3.De overwegingen van de kantonrechter

3.1.
De spoedeisendheid van de zaak is gegeven met de aard van de vordering.
3.2.
Voor toewijzing van de voorlopige voorziening zoals door KleurrijkWonen wordt gevorderd, moet het in hoge mate waarschijnlijk zijn dat een gelijkluidende vordering in een te voeren bodemprocedure zal worden toegewezen.
3.3.
De kantonrechter stelt vast dat [gedaagde sub 1] en [gedaagde sub 2] regelmatig gebruik maken van een andere parkeerplaats dan die aan hen is toegewezen en dat is in strijd met het Huishoudelijk Reglement. [gedaagde sub 1] en [gedaagde sub 2] schieten daarmee tekort in de nakoming van de huurovereenkomst met KleurrijkWonen. Deze tekortkoming is echter niet zo ernstig dat die een (voorwaardelijke) ontruiming van het gehuurde rechtvaardigt.

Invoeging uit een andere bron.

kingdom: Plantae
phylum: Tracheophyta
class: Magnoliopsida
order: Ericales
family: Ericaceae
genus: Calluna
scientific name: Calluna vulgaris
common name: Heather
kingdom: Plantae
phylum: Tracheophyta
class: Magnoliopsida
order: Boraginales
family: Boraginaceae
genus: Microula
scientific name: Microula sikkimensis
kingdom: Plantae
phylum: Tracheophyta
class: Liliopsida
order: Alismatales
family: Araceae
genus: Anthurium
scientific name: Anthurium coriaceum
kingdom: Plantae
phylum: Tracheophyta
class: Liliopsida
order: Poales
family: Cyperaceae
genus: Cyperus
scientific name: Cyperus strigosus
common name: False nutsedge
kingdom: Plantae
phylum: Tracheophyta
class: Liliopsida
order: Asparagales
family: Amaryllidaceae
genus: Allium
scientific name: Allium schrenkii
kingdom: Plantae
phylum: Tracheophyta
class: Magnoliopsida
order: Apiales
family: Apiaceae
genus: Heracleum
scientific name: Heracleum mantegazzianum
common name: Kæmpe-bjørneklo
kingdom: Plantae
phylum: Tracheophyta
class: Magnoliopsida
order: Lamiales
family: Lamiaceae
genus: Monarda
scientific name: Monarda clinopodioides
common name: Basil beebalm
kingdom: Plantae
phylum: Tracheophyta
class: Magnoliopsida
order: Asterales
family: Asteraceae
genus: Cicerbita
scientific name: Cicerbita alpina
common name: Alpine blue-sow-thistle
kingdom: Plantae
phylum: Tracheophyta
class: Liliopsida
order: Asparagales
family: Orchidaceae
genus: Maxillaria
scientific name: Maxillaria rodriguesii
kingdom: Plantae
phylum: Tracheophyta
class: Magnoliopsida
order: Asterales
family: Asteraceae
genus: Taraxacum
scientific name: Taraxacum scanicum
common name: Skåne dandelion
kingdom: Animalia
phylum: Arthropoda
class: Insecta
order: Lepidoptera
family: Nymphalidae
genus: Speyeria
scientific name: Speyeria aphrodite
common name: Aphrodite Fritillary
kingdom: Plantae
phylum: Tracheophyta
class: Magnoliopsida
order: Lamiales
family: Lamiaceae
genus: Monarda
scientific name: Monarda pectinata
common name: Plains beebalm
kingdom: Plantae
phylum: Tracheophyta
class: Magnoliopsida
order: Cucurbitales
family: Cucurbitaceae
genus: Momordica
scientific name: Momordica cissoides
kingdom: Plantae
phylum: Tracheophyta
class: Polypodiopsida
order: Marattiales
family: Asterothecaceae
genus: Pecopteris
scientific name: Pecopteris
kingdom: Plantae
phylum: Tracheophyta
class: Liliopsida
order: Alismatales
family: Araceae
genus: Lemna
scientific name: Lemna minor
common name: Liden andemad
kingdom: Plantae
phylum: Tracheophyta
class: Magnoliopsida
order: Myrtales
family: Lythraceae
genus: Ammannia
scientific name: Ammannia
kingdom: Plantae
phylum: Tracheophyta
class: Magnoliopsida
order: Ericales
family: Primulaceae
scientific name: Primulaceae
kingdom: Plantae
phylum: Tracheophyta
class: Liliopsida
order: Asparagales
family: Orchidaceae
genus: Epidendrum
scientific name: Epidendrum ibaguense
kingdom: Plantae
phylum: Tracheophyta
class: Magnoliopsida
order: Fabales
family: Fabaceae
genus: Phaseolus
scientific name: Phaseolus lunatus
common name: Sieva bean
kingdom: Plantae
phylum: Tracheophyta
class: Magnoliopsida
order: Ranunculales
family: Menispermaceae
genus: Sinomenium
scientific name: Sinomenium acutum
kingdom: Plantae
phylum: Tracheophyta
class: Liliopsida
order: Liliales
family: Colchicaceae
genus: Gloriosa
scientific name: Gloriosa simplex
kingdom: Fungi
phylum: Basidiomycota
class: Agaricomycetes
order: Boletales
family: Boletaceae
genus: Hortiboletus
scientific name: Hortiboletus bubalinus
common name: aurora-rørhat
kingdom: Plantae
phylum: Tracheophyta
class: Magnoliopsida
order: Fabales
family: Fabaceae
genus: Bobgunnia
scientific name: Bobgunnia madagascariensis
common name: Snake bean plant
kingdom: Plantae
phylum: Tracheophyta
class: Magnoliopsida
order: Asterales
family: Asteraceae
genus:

Daarom wijst de kantonrechter de primair gevorderde voorwaardelijke ontruiming van het gehuurde af.
3.4.
Nu geen verweer wordt gevoerd en de vordering de kantonrechter voor het overige niet onrechtmatig of ongegrond voorkomt, wordt het subsidiair gevorderde toegewezen, met dien verstande dat de gevorderde dwangsom wordt vastgesteld op € 500,- per dag of gedeelte daarvan, met een maximum van € 15.000,-.

4.De beslissing

De kantonrechter geeft de volgende onmiddellijke voorziening:
4.1.
verbiedt [gedaagde sub 1] en [gedaagde sub 2] om enige auto of ander voertuig buiten de parkeerplaats nummer [nummeraanduiding 1] behorend bij de woning aan de [adres] in [plaats] , gemeente [gemeente] , te parkeren of plaatsen, op straffe van een dwangsom van € 500,-- voor iedere dag of gedeelte daarvan dat [gedaagde sub 1] en [gedaagde sub 2] niet aan deze veroordeling voldoen, met een maximum van € 15.000,--,
4.2.
veroordeelt [gedaagde sub 1] en [gedaagde sub 2] hoofdelijk, in die zin dat wanneer de een betaalt, de ander tot de hoogte van die betaling zal zijn bevrijd, tot betaling van de proceskosten aan de zijde van KleurrijkWonen, tot de uitspraak van dit vonnis begroot op € 755,83, waarin begrepen € 489,- aan salaris gemachtigde;
4.3.
verklaart dit vonnis uitvoerbaar bij voorraad;
4.4.
wijst het meer of anders gevorderde af.
Dit vonnis is gewezen door mr. D.A. van Steenbeek, kantonrechter, en is in aanwezigheid van de griffier in het openbaar uitgesproken op 16 november 2022.